Choosing the “right” values¶
On this wiki page, I’ve discussed the meanings and effects of the various parameters, but I have not provided a recipe or proscription for processing your data. In practice, that is not really possible. There are good practices that work much of the time, but data is often fussy and requires that you fuss with it. At the end of the day, the most important thing is to remember what your goal is. Your goal is eventually to analyze your EXAFS data.
That is, you will eventually export data from an Athena project into an Artemis project. You will then do some kind of data analysis and say something about the configuration of your local coordination environment. Your goal is to say something defensible about how many atoms surround the absorber, how far away they are, and how disordered they are. The point of dtaa processing, therefore, is to prepare for data analysis and to do so in a way that does not make your analysis less defensible.
To say that another way:
Your data analysis should not be strongly correlated to your data processing.
At the level of using Athena, you actually have no way, whatsoever of knowing what the “right” values of the background removal parameters actually are. The only thing you can do is process your data in a way that seems reasonable. Once you begin doing data analysis, then you are able to evaluate the quality of your data processing.

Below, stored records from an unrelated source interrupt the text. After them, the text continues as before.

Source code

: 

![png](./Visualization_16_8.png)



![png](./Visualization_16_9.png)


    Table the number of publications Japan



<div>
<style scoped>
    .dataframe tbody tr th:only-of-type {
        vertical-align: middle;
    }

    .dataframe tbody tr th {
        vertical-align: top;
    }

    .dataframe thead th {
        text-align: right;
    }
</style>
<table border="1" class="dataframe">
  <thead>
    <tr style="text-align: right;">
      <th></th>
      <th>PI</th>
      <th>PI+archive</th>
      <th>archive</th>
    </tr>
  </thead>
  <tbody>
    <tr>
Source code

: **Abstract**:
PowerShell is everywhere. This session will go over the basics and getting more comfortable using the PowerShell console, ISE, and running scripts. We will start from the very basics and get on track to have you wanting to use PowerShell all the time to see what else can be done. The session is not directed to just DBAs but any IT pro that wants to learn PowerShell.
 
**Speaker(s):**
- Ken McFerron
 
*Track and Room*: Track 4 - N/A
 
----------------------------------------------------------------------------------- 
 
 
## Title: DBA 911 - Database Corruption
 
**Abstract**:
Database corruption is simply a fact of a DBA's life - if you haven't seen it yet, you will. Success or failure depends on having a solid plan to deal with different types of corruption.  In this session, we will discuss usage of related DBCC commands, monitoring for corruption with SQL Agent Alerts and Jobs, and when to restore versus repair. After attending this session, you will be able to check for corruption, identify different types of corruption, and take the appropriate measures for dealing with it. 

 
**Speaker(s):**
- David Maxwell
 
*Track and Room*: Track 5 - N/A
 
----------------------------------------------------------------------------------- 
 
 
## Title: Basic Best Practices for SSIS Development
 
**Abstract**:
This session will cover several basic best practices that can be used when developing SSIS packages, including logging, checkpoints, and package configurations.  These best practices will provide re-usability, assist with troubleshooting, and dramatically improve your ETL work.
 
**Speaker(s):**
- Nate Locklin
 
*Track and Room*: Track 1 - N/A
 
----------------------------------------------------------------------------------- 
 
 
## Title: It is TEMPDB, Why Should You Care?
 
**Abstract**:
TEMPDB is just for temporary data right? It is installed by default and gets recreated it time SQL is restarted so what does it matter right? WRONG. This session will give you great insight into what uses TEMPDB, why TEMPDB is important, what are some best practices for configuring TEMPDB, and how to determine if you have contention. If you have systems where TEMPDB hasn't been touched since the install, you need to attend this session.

Here’s how: import your processed data into Artemis. Work on a fitting model until you think you have a decent understanding of the structure. Then, back in Athena, change the data processing parameters, reimport the newly processed data and redo the analysis. Did the values change outside of their error bars? If so, then the answers you are looking for are highly correlated with your data processing parameters. If not, then the answers you seek are mostly independent of the data processing. (Scott Calvin often refers to this as the stability of the fitting model.)
That, then, is the answer. Do your data processing in a reasonable way – remove the low R peaks as best as you can while not obviously damaging the part of the data you intend to analyze. If you can do so in a way that the results of your fitting model do not correlate strongly with the details of your data processing, then you may have found a defensible result.